Trust Funds: Are They Just For The Super-Rich?

When you think of “trust funds”, what comes to mind? For most people, it’s an older millionaire and their family. It’s a common scene in some movies—the one where the grandchildren are trying to cajole their grandparents into letting them into their trust funds early. Or in romance novels, where the hero or heroine has to be married before they turn 30 or they lose their trust fund so they don’t grow up to be too focused on their work.

The common thread, though, is that the trust fund of the fiction world is worth at least a $100,000! For most people, that’s as much (or more) as they make in a year. Does that mean that trust funds are only for the very wealthy? In a nutshell, no. Trust funds can offer you many benefits, even if you only have a more modest sum to invest.

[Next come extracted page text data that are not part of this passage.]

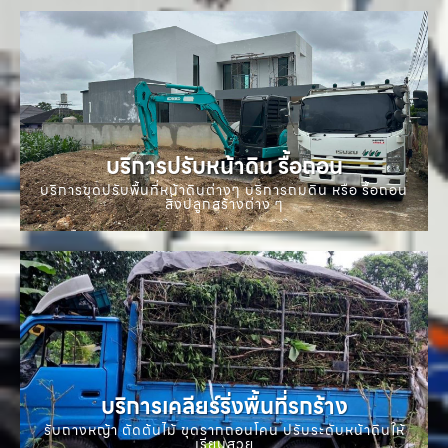
บริการปรับหน้าดิน รื้อถอน
บริการขุดปรับพื้นที่หน้าดินต่างๆ บริการถมดิน หรือ รื้อถอน
สิ่งปลูกสร้างต่าง ๆ
บริการเคลียร์ริ่งพื้นที่รกร้าง
รับถางหญ้า ตัดต้นไม้ ขุดรากถอนโคน ปรับระดับหน้าดินให้
เรียบสวย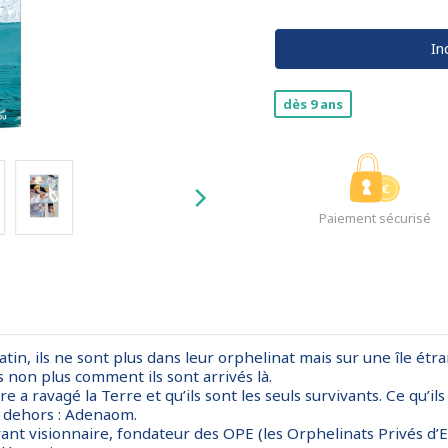
In
dès 9 ans
Paiement sécurisé
tin, ils ne sont plus dans leur orphelinat mais sur une île étra
s non plus comment ils sont arrivés là.
a ravagé la Terre et qu’ils sont les seuls survivants. Ce qu’ils
du dehors : Adenaom.
vant visionnaire, fondateur des OPE (les Orphelinats Privés d’Ex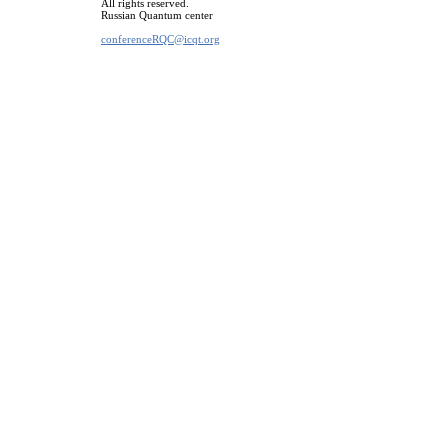
All rights reserved.
Russian Quantum center
conferenceRQC@icqt.org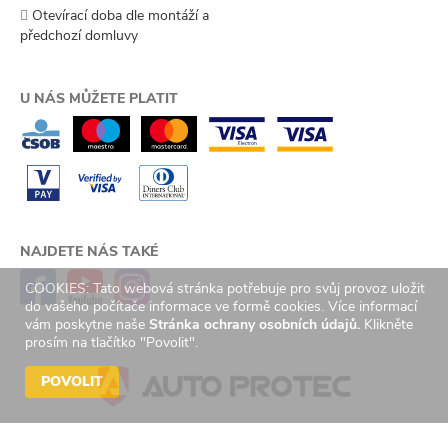
Otevírací doba dle montáží a
předchozí domluvy
U NÁS MŮŽETE PLATIT
NAJDETE NÁS TAKÉ
COOKIES: Tato webová stránka potřebuje pro svůj provoz uložit
do vašeho počítače informace ve formě cookies. Více informací
vám poskytne naše
Stránka ochrany osobních údajů.
Klikněte
prosím na tlačítko "Povolit".
POVOLIT
© 2026 Auto Protec s.r.o. Všechna práva vyhrazena. | Created by
GetReady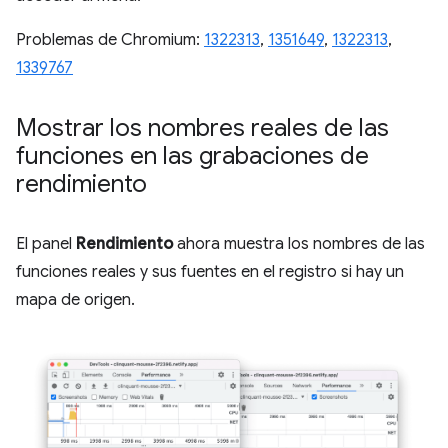
Problemas de Chromium:
1322313
,
1351649
,
1322313
,
1339767
Mostrar los nombres reales de las
funciones en las grabaciones de
rendimiento
El panel
Rendimiento
ahora muestra los nombres de las
funciones reales y sus fuentes en el registro si hay un
mapa de origen.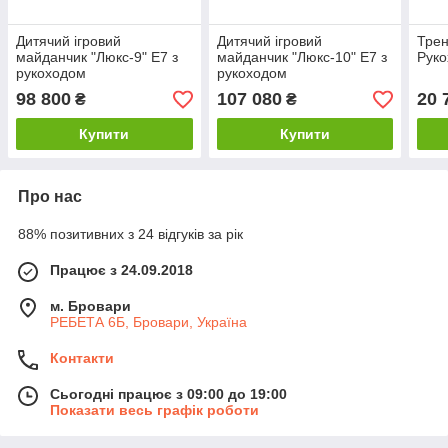
Дитячий ігровий
Дитячий ігровий
Трен
майданчик "Люкс-9" Е7 з
майданчик "Люкс-10" Е7 з
Руко
рукоходом
рукоходом
98 800
107 080
20 
₴
₴
Купити
Купити
Про нас
88% позитивних з 24 відгуків за рік
Працює з 24.09.2018
м. Бровари
РЕБЕТА 6Б, Бровари, Україна
Контакти
Сьогодні працює з 09:00 до 19:00
Показати весь графік роботи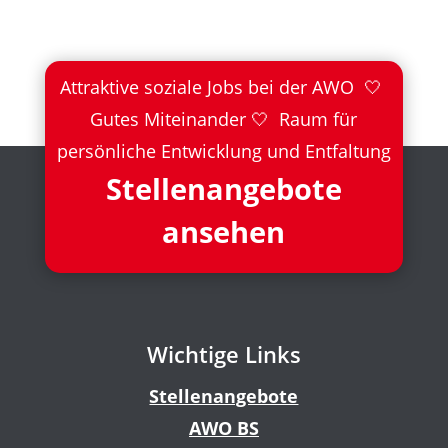
Attraktive soziale Jobs bei der AWO 🤍
Gutes Miteinander 🤍 Raum für
persönliche Entwicklung und Entfaltung
Stellenangebote
ansehen
Wichtige Links
Stellenangebote
AWO BS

Benefits for the Middle Class

  1. No Income Tax
    Because the money you put into an irrevocable trust fund is no longer yours, but the trustee’s, it isn’t classified as income. That means you don’t have to pay income taxes on it. If it’s set up the right way, you may not have to pay estate or gift taxes on the money either. An added perk? Since it’s the trustee’s until it’s paid out, it won’t be counted against your beneficiary if they’re applying for financial aid.
  2. Security
    Another benefit to an irrevocable trust is that since the money is officially under the care of a trustee, it’s safe. When we say safe, we mean safe. Money in a trust fund is protected from divorce, bankruptcy, and even tax liens.
  3. Kiss Trust
    A Kiss Trust is a kind of irrevocable trust fund that can be set up with a low initial investment. You then have the ability to make monthly payments to increase the sum of the trust. Kiss Trust simplifies the process by offering three plans to choose from, so you don’t even need to hire a lawyer. A Kiss Trust is an ideal family trust fund because you can set up an infinite number of people as trustors (people who can pay into the account).

Alternatives to a Trust Fund

Setting up a trust fund can stick you with some pretty sizable legal fees. To get started, you should go to a lawyer with specialized expertise in trust fund setup. That can cost you a pretty penny. To avoid these legal fees, you might look at just using a run of the mill will. If you want to control the money somewhat, you could use a 529 College Savings Plan or UGMA/UTMA Custodial Accounts which restrict the funds until the beneficiary is in college.

Use a Calculator

When you’re trying to decide which option you should go with, you should consult online calculators, such as a trust fund calculator or savings account calculator. These tools help you compare factors such as inflation, interest, and length of account payout. Trust fund calculators, in particular, can help you calculate exactly how much your trust fund (whether you are the benefactor or beneficiary) is worth as an asset.